• [Instructions for the task]
Write out the lines starting at the one that holds "right elbow: (373, 131)" and ending with the final line of the data, exactly and with no others.

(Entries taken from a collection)
*** Block opens ***

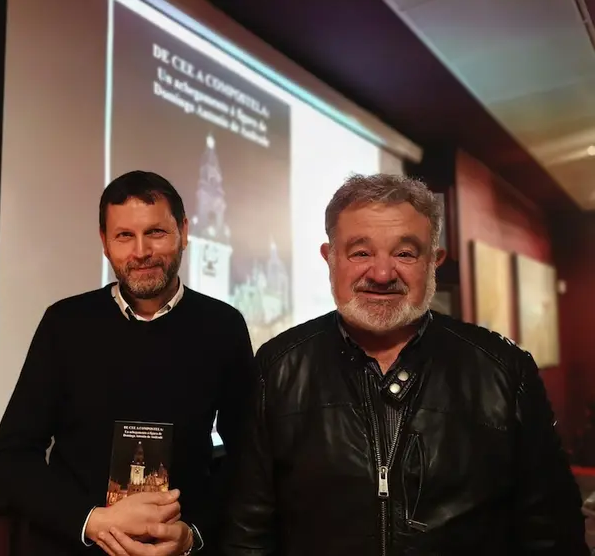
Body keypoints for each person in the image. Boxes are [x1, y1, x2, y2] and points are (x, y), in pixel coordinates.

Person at [221, 173, 589, 555]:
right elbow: (247, 533)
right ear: (330, 258)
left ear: (434, 262)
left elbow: (552, 534)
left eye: (405, 253)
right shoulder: (278, 368)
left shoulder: (504, 372)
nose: (382, 274)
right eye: (360, 253)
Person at [0, 170, 256, 556]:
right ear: (104, 242)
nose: (141, 251)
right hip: (73, 547)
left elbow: (248, 457)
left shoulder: (223, 326)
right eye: (124, 236)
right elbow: (10, 458)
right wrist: (91, 521)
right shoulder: (65, 324)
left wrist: (194, 533)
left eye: (156, 233)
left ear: (183, 230)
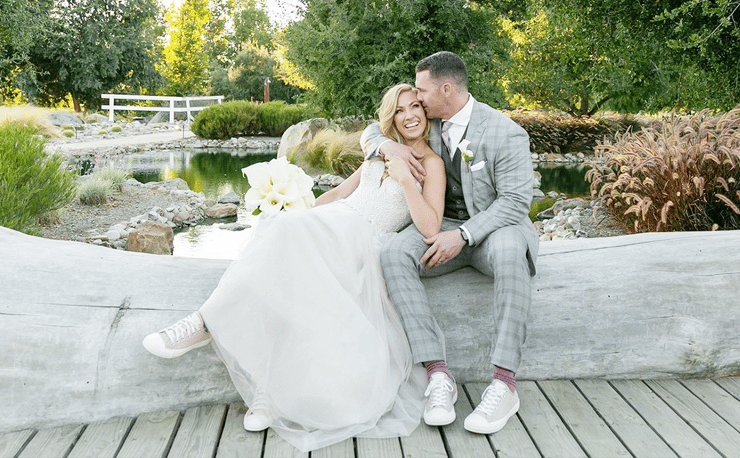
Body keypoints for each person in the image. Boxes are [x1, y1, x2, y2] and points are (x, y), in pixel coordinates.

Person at [142, 84, 446, 452]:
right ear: (391, 117)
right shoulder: (379, 151)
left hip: (365, 241)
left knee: (288, 267)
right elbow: (337, 195)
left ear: (426, 112)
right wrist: (305, 218)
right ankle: (263, 388)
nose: (409, 115)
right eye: (400, 110)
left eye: (416, 106)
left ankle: (209, 328)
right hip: (334, 223)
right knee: (281, 237)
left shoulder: (431, 164)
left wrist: (403, 179)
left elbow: (430, 226)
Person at [361, 51, 539, 435]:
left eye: (422, 90)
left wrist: (463, 235)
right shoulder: (432, 124)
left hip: (494, 231)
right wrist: (387, 148)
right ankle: (438, 375)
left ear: (445, 88)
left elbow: (515, 202)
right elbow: (373, 131)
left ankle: (504, 383)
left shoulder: (504, 132)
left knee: (510, 249)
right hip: (443, 225)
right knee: (393, 251)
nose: (418, 99)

*** Block closes ***

• [Exercise solution]
right elbow: (373, 131)
left ankle: (504, 383)
left shoulder: (504, 132)
left knee: (510, 249)
right hip: (443, 225)
right knee: (393, 251)
nose: (418, 99)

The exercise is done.